Immunofluorescence microscopy images of WSU-FSCCL cells. Top panel represents control cells after 48 h of culture; top left, tubulin staining; top center, NF-κB p65; top right, overlay of tubulin and p65. Bottom panel represents images of WSU-FSCCL cells after 48 h of treatment with ML120B (40 μM) and vincristine (520 pM). ML120B was added 60 minutes prior to vincristine: Bottom left are vincristine-alone treated cells showing disruption of microtubules and translocation of p65 to the nucleus as indicated by yellow-orange color. Bottom center: ML120B plus vincristine treatment showing sequestration of p65 in the cytoplasm in most cells. Bottom right: is same as bottom center except with DAPI counterstain to demarcate the nuclei and confirm absence of p65 from nuclei in most cells.

Figure 8

In vivo activity of ML120B alone, and with CHOP in WSU-DLCL2-SCID xenograft mouse model, tumor weights represent Mean and standard error of mean (SEM). A. Activity of ML120B as single agent: WSU-DLCL₂ tumors were xenografted s.c. into 10 ICR SCID mice/group on day 0 and dosing was initiated on day 7. ML120B was administered p.o. 120 mg/kg one dose on day 7 (× 1), 60 mg/kg twice (BID) on day 7 (× 2), and 60 mg/kg BID for 28 days starting on day 7 (× 28).

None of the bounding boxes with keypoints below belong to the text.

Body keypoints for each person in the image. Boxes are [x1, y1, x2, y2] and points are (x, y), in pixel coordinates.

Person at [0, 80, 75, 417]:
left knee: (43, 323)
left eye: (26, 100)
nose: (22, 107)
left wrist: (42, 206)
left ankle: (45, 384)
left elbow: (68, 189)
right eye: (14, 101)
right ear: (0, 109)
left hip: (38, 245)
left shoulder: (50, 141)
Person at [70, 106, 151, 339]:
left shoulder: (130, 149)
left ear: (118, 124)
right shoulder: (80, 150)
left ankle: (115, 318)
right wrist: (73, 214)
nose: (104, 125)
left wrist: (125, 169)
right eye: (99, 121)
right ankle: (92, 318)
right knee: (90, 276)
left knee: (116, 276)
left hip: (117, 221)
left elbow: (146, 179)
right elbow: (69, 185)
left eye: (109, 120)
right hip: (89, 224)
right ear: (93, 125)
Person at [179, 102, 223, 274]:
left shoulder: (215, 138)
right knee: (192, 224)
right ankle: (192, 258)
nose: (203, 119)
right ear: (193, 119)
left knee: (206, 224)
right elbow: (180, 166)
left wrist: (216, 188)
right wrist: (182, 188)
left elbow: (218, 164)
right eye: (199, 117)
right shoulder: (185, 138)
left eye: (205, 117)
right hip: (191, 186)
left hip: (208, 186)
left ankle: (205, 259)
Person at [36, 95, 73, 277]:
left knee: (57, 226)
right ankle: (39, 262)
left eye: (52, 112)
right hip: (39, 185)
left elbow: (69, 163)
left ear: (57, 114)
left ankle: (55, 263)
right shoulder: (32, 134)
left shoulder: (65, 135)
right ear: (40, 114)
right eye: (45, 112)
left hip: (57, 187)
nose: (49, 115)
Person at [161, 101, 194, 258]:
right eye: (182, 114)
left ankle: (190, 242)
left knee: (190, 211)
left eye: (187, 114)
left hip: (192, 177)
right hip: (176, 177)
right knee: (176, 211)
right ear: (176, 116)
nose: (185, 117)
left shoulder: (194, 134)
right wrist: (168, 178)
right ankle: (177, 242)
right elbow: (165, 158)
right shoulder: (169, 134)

Each point represents mean tumor weight of animal in each group ± SEM. B. ML120B plus CHOP treatment: Xenografts were developed as in A and treatment started on day 7. CHOP was administered at maximum tolerated doses (MTD) as previously defined (see Material and Methods), ML120B was administered p.o. 60 mg/kg BID for 28 days (as in A), ML120B in combination with CHOP at MTD.